Whenever the word "указанным" appears in a line of the listing, copy that line.

- Provided entries:
....

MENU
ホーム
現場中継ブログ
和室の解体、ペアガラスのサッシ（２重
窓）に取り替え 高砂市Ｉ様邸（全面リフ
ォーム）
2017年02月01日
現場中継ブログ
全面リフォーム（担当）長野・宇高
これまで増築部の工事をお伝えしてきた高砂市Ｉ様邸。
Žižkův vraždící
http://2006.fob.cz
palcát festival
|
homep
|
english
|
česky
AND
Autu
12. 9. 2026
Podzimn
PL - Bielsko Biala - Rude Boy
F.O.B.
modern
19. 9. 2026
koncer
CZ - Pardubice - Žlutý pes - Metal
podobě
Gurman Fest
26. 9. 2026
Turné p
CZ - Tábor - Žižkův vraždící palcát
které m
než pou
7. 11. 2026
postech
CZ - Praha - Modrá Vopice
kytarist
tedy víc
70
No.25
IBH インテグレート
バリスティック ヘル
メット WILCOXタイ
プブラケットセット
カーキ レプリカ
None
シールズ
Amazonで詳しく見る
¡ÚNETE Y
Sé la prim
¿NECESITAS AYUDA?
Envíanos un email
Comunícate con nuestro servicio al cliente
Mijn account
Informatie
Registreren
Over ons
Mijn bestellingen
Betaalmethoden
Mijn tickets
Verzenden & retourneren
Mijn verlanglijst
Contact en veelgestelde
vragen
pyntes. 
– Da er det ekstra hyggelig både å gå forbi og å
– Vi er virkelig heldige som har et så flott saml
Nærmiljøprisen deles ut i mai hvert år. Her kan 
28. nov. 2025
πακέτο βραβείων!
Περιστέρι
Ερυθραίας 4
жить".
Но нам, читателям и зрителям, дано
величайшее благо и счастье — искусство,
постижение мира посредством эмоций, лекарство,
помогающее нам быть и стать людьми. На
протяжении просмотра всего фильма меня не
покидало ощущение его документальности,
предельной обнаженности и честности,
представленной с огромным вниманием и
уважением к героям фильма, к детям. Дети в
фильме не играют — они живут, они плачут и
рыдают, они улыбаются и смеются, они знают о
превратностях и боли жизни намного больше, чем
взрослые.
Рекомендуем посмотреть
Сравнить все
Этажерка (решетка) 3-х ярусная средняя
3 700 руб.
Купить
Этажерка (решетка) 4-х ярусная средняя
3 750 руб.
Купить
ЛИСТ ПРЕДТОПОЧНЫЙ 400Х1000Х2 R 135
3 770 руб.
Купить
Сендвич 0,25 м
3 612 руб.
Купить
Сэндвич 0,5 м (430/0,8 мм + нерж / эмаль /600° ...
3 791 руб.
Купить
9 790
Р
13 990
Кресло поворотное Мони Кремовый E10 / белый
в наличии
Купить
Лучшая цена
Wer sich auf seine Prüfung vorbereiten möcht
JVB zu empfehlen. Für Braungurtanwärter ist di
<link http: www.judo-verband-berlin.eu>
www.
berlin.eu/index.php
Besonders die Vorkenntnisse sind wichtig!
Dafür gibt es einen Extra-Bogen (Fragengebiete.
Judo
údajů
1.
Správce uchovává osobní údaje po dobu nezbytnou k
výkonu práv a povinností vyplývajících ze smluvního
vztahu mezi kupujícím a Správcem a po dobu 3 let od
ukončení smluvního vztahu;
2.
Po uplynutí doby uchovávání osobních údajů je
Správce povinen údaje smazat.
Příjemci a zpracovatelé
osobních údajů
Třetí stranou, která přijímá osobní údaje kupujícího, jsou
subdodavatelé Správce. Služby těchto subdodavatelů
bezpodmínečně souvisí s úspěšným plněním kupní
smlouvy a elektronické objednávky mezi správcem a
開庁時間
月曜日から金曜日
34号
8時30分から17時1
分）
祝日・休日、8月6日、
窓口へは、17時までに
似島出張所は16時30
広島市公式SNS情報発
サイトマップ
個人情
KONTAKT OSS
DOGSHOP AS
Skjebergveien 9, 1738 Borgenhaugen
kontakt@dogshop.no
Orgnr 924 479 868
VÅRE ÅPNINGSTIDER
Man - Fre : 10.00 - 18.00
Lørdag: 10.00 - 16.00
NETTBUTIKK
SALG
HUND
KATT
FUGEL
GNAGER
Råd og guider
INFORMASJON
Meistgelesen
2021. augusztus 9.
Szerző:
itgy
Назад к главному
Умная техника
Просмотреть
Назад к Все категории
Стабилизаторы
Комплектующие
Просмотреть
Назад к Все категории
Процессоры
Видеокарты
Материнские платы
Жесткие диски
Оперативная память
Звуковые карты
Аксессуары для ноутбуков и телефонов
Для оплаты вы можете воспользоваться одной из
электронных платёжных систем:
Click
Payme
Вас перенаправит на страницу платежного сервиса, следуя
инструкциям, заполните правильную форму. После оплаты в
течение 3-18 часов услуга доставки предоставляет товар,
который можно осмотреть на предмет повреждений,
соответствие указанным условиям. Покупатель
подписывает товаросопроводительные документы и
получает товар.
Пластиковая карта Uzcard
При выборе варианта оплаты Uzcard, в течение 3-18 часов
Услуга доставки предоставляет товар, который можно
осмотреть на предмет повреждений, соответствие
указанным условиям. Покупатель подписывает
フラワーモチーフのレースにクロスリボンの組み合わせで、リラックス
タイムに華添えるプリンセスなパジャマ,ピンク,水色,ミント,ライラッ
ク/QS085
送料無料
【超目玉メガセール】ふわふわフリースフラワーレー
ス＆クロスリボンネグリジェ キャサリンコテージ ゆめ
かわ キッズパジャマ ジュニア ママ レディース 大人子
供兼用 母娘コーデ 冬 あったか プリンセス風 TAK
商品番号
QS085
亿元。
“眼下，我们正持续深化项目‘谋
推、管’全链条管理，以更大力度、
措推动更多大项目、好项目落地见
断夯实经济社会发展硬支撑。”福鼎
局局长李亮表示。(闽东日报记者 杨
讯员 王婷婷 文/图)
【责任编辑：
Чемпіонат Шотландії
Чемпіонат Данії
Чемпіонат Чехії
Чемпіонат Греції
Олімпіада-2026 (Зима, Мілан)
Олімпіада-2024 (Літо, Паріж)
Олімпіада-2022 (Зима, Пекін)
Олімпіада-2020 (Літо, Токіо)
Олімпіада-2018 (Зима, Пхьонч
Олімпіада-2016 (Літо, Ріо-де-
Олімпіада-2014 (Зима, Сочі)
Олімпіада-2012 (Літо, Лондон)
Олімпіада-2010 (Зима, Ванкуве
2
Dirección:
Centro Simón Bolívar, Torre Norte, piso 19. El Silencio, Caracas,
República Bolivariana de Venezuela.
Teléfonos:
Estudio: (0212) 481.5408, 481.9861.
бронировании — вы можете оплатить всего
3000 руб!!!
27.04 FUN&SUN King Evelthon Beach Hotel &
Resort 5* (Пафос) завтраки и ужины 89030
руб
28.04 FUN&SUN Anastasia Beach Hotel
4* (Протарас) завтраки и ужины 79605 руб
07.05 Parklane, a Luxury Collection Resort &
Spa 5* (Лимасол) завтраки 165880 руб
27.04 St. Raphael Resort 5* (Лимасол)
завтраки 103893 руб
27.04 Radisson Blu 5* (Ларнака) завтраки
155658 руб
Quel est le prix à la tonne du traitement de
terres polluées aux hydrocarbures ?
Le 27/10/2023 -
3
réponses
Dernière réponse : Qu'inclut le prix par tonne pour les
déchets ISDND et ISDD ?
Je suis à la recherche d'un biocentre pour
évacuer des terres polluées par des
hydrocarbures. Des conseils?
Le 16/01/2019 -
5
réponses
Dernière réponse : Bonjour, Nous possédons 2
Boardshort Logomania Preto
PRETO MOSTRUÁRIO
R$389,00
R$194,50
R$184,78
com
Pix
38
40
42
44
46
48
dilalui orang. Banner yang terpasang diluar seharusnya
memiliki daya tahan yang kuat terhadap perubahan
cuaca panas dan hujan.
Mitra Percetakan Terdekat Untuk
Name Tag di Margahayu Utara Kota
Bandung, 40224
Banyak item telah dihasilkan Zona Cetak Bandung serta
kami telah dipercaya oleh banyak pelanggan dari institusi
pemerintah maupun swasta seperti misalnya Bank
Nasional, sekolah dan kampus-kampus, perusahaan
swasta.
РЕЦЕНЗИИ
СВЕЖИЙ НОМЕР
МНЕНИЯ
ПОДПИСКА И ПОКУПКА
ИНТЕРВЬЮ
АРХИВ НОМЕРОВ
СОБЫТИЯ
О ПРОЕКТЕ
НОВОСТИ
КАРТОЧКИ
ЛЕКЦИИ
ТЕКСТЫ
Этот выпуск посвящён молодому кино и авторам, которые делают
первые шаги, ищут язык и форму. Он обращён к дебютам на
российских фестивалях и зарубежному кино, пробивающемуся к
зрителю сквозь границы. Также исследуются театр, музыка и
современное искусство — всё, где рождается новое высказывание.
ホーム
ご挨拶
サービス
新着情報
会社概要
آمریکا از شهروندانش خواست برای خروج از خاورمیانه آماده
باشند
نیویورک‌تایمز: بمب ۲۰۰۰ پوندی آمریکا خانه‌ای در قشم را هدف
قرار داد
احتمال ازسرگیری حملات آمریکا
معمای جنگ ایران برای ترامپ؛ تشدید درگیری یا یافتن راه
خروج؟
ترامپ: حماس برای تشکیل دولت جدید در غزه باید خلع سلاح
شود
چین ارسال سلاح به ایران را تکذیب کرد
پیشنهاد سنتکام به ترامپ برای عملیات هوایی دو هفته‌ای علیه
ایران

....

- Response:
соответствие указанным условиям. Покупатель
указанным условиям. Покупатель подписывает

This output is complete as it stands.